Sunday, April 6, 2014

Raghuram Rajan talks tough on bad loans

Raghuram Rajan talks tough on bad loans
Raghuram Rajan has made a clean-up of the increasing pile of bad loans in India’sRs.84 trillion banking industry a top priority since he took charge as RBI governor in September. Photo: Ramesh Pathania/Mint

Live Mint   Joel Rebello |  Dinesh Unnikrishnan    APR 04 2014. 02 06 PM
 
RBI governor tells bankers to avoid postponing recognition 
of bad debt, focus on putting assets back on track


Pune/Mumbai: Reserve Bank of India (RBI) governor Raghuram Rajan on Friday warned bankers to avoid ducking a clean-up of their books by delaying the classification of assets that have turned sour as bad loans.
“At the Reserve Bank, corporations and banks come to us saying: ‘Give us some forbearance. Don’t call our loans bad even if it has not been paid for three years. Allow us to postpone recognition.’ This is a wrong way to go about it,” he said.
Forbearance in this case refers to regulatory leniency in allowing banks to treat bad loans as standard assets so that banks need not make provisions to cover the risk of default.
“Postponing recognition will not help,” Rajan said at the annual convocation of the National Institute of Bank Management in Pune. “If it is not paid today, it won’t (be) tomorrow. Focus on putting the asset back on track.”
Rajan, 51, has made a clean-up of the increasing pile of bad loans in India’sRs.84 trillion banking industry a top priority since he took charge as RBI governor in September.
The weakest economic growth in a decade, high interest rates, slowing demand and delayed project approvals have hurt the ability of many corporate borrowers to repay debt. Growth slowed to 4.5% in the year ended 31 March 2013. In the fiscal year just gone by, growth is estimated by RBI at less than 5%.
In an October interview, Rajan stressed that company promoters and their creditors must share the pain of restructuring impaired assets.
“We have situations where groups are sitting on plenty of money, but that money is not feeding into projects that are in difficulty,” he said then.
Gross non-performing assets of India’s 40 listed banks surged to Rs.2.43 trillion in December, a 36% jump from a year earlier, while restructured loans, at the end of March, rose to an estimated Rs.5-6 trillion.
Together, such loans make up about 12% of total loans given by Indian banks.
RBI rules require banks to set aside money to cover bad loans and restructured loans, hurting their profitability and resulting in the need for higher capital.
Banks need to set aside 5% of the total loan value for a newly restructured loan and anywhere between 10% and 100% of loan value if an asset turns bad.
Speeding up loan recovery will help clean up their books faster, enabling them to finance more projects in the funds-starved infrastructure segment, Rajan said on Friday.
Doing so in times of stress will distinguish “the men from the boys”, he said, implying that only banks with strong risk management systems could effectively manage bad loans in the face of slower economic growth.
“Borrowing at 6% and lending at 8% or 10%, or (making) NIMs (net interest margins) of 3% or 4% is easy,” Rajan said. “But it’s when the bad loans start hitting...you have to rise to the task.”
To tackle the bad loan problem, in January, RBI laid out a road map for early recognition of stressed assets in the banking system.
The framework outlined a corrective action plan that offered incentives for banks identify stressed assets early and revamp accounts considered to be unviable; it imposed accelerated provisioning against sticky assets if banks and companies fail to adhere to the framework.

++++++

## Tasks
(A) Translate this sentence from the article on bad loans into French: "To tackle the bad loan problem, in January, RBI laid out a road map for early recognition of stressed assets in the banking system."
(B) Name every factor that the article on bad loans says has hurt the ability of many corporate borrowers to repay debt.
The data that comes next is separate material and unrelated to the article on bad loans.

++++++

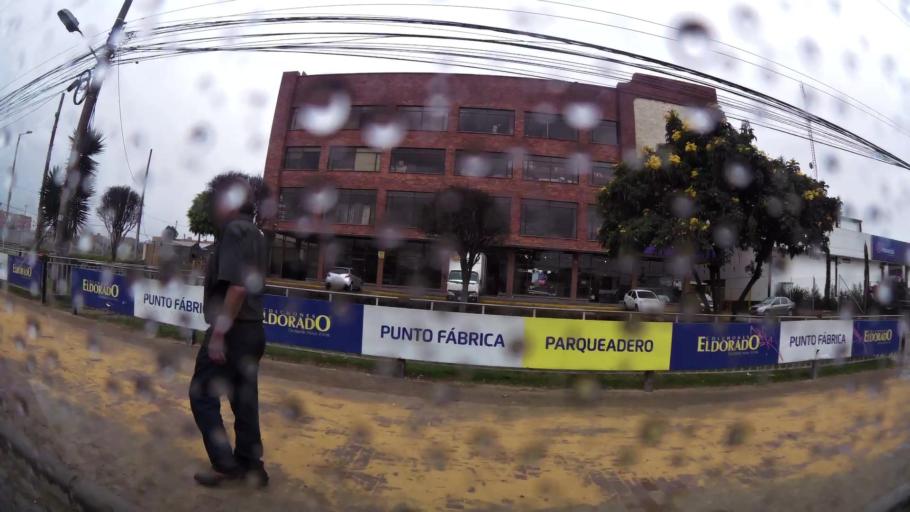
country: CO
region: Bogota D.C.
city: Bogota
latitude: 4.6568
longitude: -74.1335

++++++

## Solution set
(A) Pour s'attaquer au problème des créances douteuses, la RBI a présenté en janvier une feuille de route pour la reconnaissance précoce des actifs en difficulté dans le système bancaire.

(B)
- The weakest economic growth in a decade
- High interest rates
- Slowing demand
- Delayed project approvals